Eccone uno! Un cane, razza improbabile, media dimensione, che stava segnando il suo territorio sull’altro versante della via. Si volta e attraversa lentamente. L’uomo non reagisce. Mai reagire in questi casi: il cane potrebbe abbaiare e allertare i suoi compari. L’animale gli taglia la strada a un metro di distanza poi si dilegua in un vicolo buio. Il contenuto della busta non contribuisce a migliorare la sua situazione in pieno territorio nemico: il campione di analisi d’orine il cui odore quelle bestie riescono a percepire a chilometri di distanza, le zollette di zucchero e le salsicce, da utilizzare nei casi disperati per distrarre momentaneamente quelle belve. Affrontarli col solo bastone è impossibile. Non solo quelli sopportano il dolore dei colpi ma sono capaci di addentarlo e portarselo via come un trofeo di guerra. Ne sono capaci eccome!
Due bastardi all’angolo di via Verdi. Sembrano aspettarlo. I Bravi e don Abbondio. Gioco di sguardi. Fisso negli occhi senza abbassare lo sguardo fosse solo per un attimo, anche se ogni volta funziona sempre meno. Non s’avvicinano, ma non s’allontanano neppure. Uno dei due, il più bastardo sicuramente, ringhia. L’altro si apposta dietro di lui e comincia a mostrare i denti a sua volta. Finché non abbaiano e stanno fermi va bene. L’importante è che non abbaino. Analizzare razionalmente il campo di battaglia e decidere al momento se procedere col lancio di salsicce per tenerli buoni. Mannaggia, quando serve, il cervello, si blocca sempre. Vabbè, vediamo che succede questa volta. Lancio di salsicce il più lontano possibile in via Verdi. I due pirati non si voltano neppure a vedere dove si spiaccicano quelle delizie: altri tre cani, più grossi di loro, di razza ancora più indefinita, sbucano da un portone e ne fanno un solo boccone. Ora sono in cinque e la strada è lunga ancora. Poca gente in giro, come al solito.
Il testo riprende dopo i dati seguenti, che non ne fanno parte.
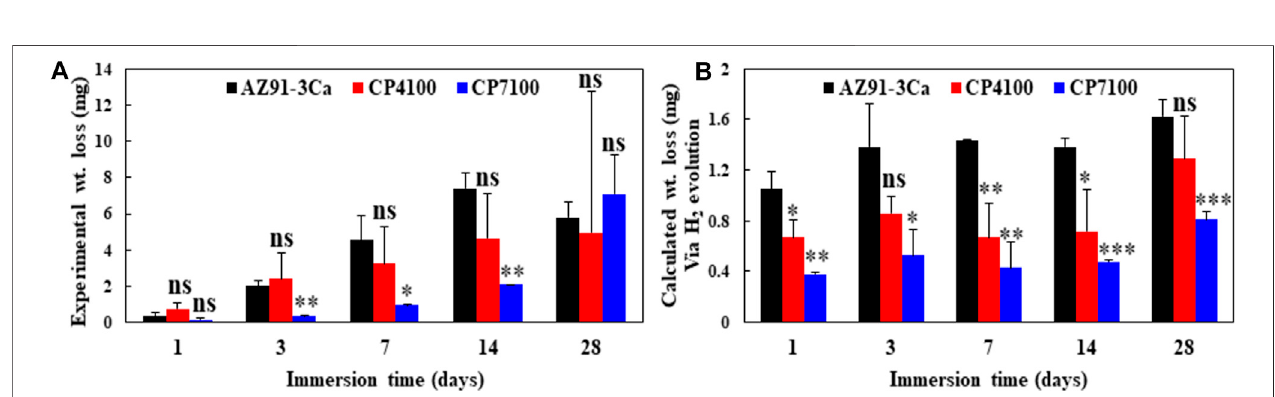
FIGURE 7 | Material degradation at different immersion times (A) Experimentally calculated weight loss of coated and uncoated AZ91-3Ca alloy (B) Weight loss of coated and uncoated AZ91-3Ca alloy calculated using Eq. 1 and H 2 evolution data.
Sette, dieci, quindici, forse venti cani da parte e d’altra, a formare, è il caso di dirlo, due ringhiere minacciose. Finalmente, in fondo al corridoio, come un miraggio, il Centro Analisi. Davanti, a un metro dall’ingresso, un ostacolo insormontabile: un mastino napoletano bavoso e dal fiato mefitico. E’ la resa dei conti. Apre la busta, lascia cadere quel che gli resta di salsicce e tutte le zollette di zucchero. Nessun risultato. Niente li può distrarre. Quel che vogliono è tutto rinchiuso nel contenitore sterile delle orine. Non si dica che hanno attraversato il loro territorio impunemente.
E poi l’uomo fa la cosa più assurda che potesse fare in quel momento. Apre il contenitore delle orine e lascia che il loro odore si diffonda nell’aria, che raggiunga le narici frementi dei cani. Ora si china e versa tutto il liquido sul marciapiede. I cani, rompendo i ranghi, fanno immediatamente cerchio intorno a quella macchia di umidità come per difenderla. Le espressioni si fanno più rilassate: lui non interessa più.
“Dov’è il bagno?” chiede entrando nel Centro Analisi mediche.